We showed Evolvetogether’s disposable masks to Dr. De-Lin, who says they “look like they’re medical quality, given the material, so I think people could feel comfortable wearing them, and it would be protective.” We suggest pairing them with NxTStop’s bamboo mask, which has adjustable ear loops so you can change the tightness easily when you switch from wearing it alone to layering. It would also provide full coverage without feeling huge or looking dumpy.
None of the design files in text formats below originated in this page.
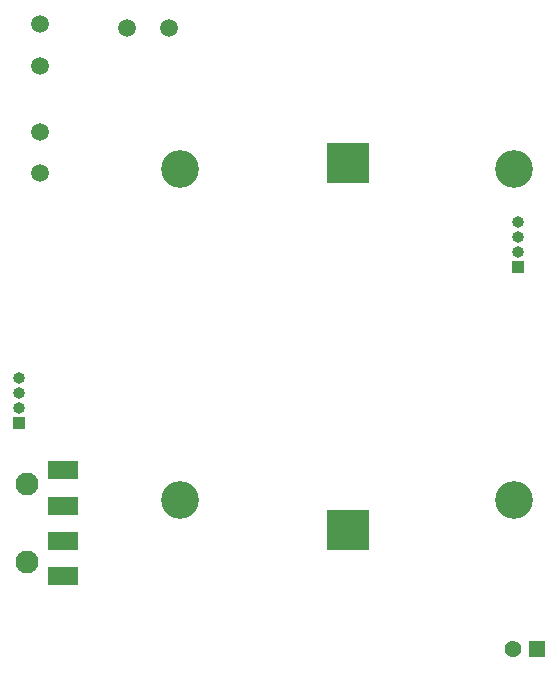
<source format=gbr>
%TF.GenerationSoftware,KiCad,Pcbnew,(6.0.0)*%
%TF.CreationDate,2022-04-27T19:52:18+01:00*%
%TF.ProjectId,flora,666c6f72-612e-46b6-9963-61645f706362,A*%
%TF.SameCoordinates,Original*%
%TF.FileFunction,Soldermask,Bot*%
%TF.FilePolarity,Negative*%
%FSLAX46Y46*%
G04 Gerber Fmt 4.6, Leading zero omitted, Abs format (unit mm)*
G04 Created by KiCad (PCBNEW (6.0.0)) date 2022-04-27 19:52:18*
%MOMM*%
%LPD*%
G01*
G04 APERTURE LIST*
%ADD10C,1.950000*%
%ADD11C,3.200000*%
%ADD12C,1.500000*%
%ADD13R,1.425000X1.425000*%
%ADD14C,1.425000*%
%ADD15R,1.000000X1.000000*%
%ADD16O,1.000000X1.000000*%
%ADD17R,3.600000X3.400000*%
%ADD18R,2.540000X1.524000*%
G04 APERTURE END LIST*
D10*
%TO.C,J4*%
X177025000Y-148550000D03*
X177025000Y-155150000D03*
%TD*%
D11*
%TO.C,H3*%
X218250000Y-149850000D03*
%TD*%
%TO.C,H1*%
X189980000Y-121880000D03*
%TD*%
%TO.C,H2*%
X218250000Y-121850000D03*
%TD*%
D12*
%TO.C,J3*%
X189000000Y-109950000D03*
X185500000Y-109950000D03*
%TD*%
D13*
%TO.C,J5*%
X220150000Y-162450000D03*
D14*
X218150000Y-162450000D03*
%TD*%
D15*
%TO.C,J8*%
X218550000Y-130150000D03*
D16*
X218550000Y-128880000D03*
X218550000Y-127610000D03*
X218550000Y-126340000D03*
%TD*%
D15*
%TO.C,J6*%
X176350000Y-143350000D03*
D16*
X176350000Y-142080000D03*
X176350000Y-140810000D03*
X176350000Y-139540000D03*
%TD*%
D11*
%TO.C,H4*%
X189980000Y-149880000D03*
%TD*%
D12*
%TO.C,J1*%
X178150000Y-118700000D03*
X178150000Y-122200000D03*
%TD*%
%TO.C,J2*%
X178150000Y-109600000D03*
X178150000Y-113100000D03*
%TD*%
D17*
%TO.C,BT1*%
X204198921Y-121350000D03*
X204198921Y-152450000D03*
%TD*%
D18*
%TO.C,TP3*%
X180100000Y-147350000D03*
X180100000Y-150350000D03*
X180100000Y-153350000D03*
X180100000Y-156350000D03*
%TD*%
M02*

</source>
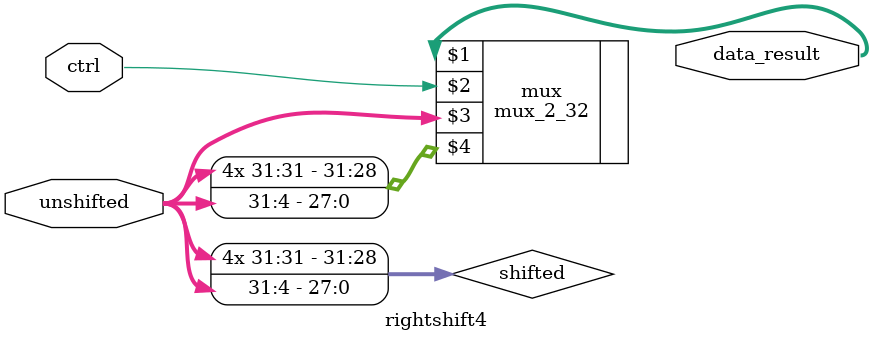
<source format=v>
module rightshift4( data_result, unshifted, ctrl);
    input [31:0] unshifted;
    input ctrl;

    output [31:0] data_result;

    wire [31:0] shifted;

    assign shifted[0] = unshifted[4];
    assign shifted[1] = unshifted[5];
    assign shifted[2] = unshifted[6];
    assign shifted[3] = unshifted[7];
    assign shifted[4] = unshifted[8];
    assign shifted[5] = unshifted[9];
    assign shifted[6] = unshifted[10];
    assign shifted[7] = unshifted[11];
    assign shifted[8] = unshifted[12];
    assign shifted[9] = unshifted[13];
    assign shifted[10] = unshifted[14];
    assign shifted[11] = unshifted[15];
    assign shifted[12] = unshifted[16];
    assign shifted[13] = unshifted[17];
    assign shifted[14] = unshifted[18];
    assign shifted[15] = unshifted[19];
    assign shifted[16] = unshifted[20];
    assign shifted[17] = unshifted[21];
    assign shifted[18] = unshifted[22];
    assign shifted[19] = unshifted[23];
    assign shifted[20] = unshifted[24];
    assign shifted[21] = unshifted[25];
    assign shifted[22] = unshifted[26];
    assign shifted[23] = unshifted[27];
    assign shifted[24] = unshifted[28];
    assign shifted[25] = unshifted[29];
    assign shifted[26] = unshifted[30];
    assign shifted[27] = unshifted[31];
    assign shifted[31] = unshifted[31];
    assign shifted[30] = unshifted[31];
    assign shifted[29] = unshifted[31];
    assign shifted[28] = unshifted[31];

    mux_2_32 mux(data_result, ctrl, unshifted, shifted);

endmodule
</source>
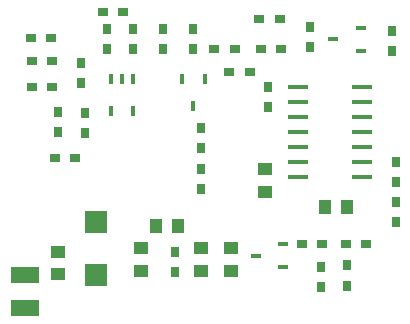
<source format=gbr>
%TF.GenerationSoftware,Novarm,DipTrace,3.0.0.2*%
%TF.CreationDate,2017-04-09T13:10:16+02:00*%
%FSLAX26Y26*%
%MOIN*%
%TF.FileFunction,Paste,Top*%
%TF.Part,Single*%
%ADD53R,0.015591X0.035276*%
%ADD55R,0.070709X0.015591*%
%ADD59R,0.017559X0.033307*%
%ADD65R,0.098268X0.054961*%
%ADD67R,0.033307X0.017559*%
%ADD69R,0.074646X0.074646*%
%ADD71R,0.031339X0.035276*%
%ADD73R,0.035276X0.031339*%
%ADD75R,0.051024X0.04315*%
%ADD77R,0.04315X0.051024*%
G75*
G01*
%LPD*%
D77*
X1606516Y919016D3*
X1681319D3*
D75*
X1406516Y1044016D3*
Y969213D3*
D73*
X1394016Y1444016D3*
X1460945D3*
D71*
X1419016Y1319016D3*
Y1252087D3*
X1169016Y1444016D3*
Y1510945D3*
D75*
X1194016Y706516D3*
Y781319D3*
X719016Y694016D3*
Y768819D3*
X1294016Y706516D3*
Y781319D3*
D77*
X1119016Y856516D3*
X1044213D3*
D73*
X631516Y1406516D3*
X698445D3*
D71*
X794016Y1331516D3*
Y1398445D3*
X719016Y1169016D3*
Y1235945D3*
X1556516Y1519016D3*
Y1452087D3*
D73*
X1456516Y1544016D3*
X1389587D3*
D71*
X1831516Y1506516D3*
Y1439587D3*
D69*
X844016Y869016D3*
Y691850D3*
D67*
X1469016Y719016D3*
Y793819D3*
X1378465Y756417D3*
D75*
X994016Y706516D3*
Y781319D3*
D65*
X606516Y581516D3*
Y691752D3*
D59*
X1206516Y1344016D3*
X1131713D3*
X1169114Y1253465D3*
D71*
X1194016Y1044016D3*
Y977087D3*
Y1181516D3*
Y1114587D3*
D73*
X1306516Y1444016D3*
X1239587D3*
D71*
X1069016D3*
Y1510945D3*
D73*
X1356516Y1369016D3*
X1289587D3*
D71*
X969016Y1444016D3*
Y1510945D3*
X1594016Y719016D3*
Y652087D3*
D73*
X1531516Y794016D3*
X1598445D3*
D71*
X1106516Y769016D3*
Y702087D3*
X1844016Y869016D3*
Y935945D3*
Y1069016D3*
Y1002087D3*
D73*
X1744016Y794016D3*
X1677087D3*
D71*
X1681516Y656516D3*
Y723445D3*
X881516Y1444016D3*
Y1510945D3*
D73*
X869016Y1569016D3*
X935945D3*
X706516Y1081516D3*
X773445D3*
X694016Y1481516D3*
X627087D3*
X631516Y1319016D3*
X698445D3*
D71*
X806516Y1231516D3*
Y1164587D3*
D55*
X1519016Y1319016D3*
Y1269016D3*
Y1219016D3*
Y1169016D3*
Y1119016D3*
Y1069016D3*
Y1019016D3*
X1731614D3*
Y1069016D3*
Y1119016D3*
Y1169016D3*
Y1219016D3*
Y1269016D3*
Y1319016D3*
D53*
X969016Y1344016D3*
X931614D3*
X894213D3*
Y1237717D3*
X969016D3*
D67*
X1726693Y1439390D3*
Y1514193D3*
X1636142Y1476791D3*
M02*

</source>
Dr. Ravina Kullar, an infectious-disease specialist, epidemiologist, and spokesperson for the Infectious Diseases Society of America, says that though they are consumer-grade, the three layers of nonwoven polypropylene and melt-blown fabric in WeCare’s surgical-style disposable masks make them good at blocking COVID droplets, as long as they fit you well. We suggest pairing them with Vistaprint’s masks because the adjustable ear loops mean you can be sure of a tight fit.
You can also top your WeCare masks off with Christy Dawn’s sustainable cotton masks. They are made of tightly woven cotton but they are also more lightweight than many other fabric masks — so while they do add two extra layers of protection, they won’t impede your breathing. This makes them a good choice for double-maskers who live in warmer climates.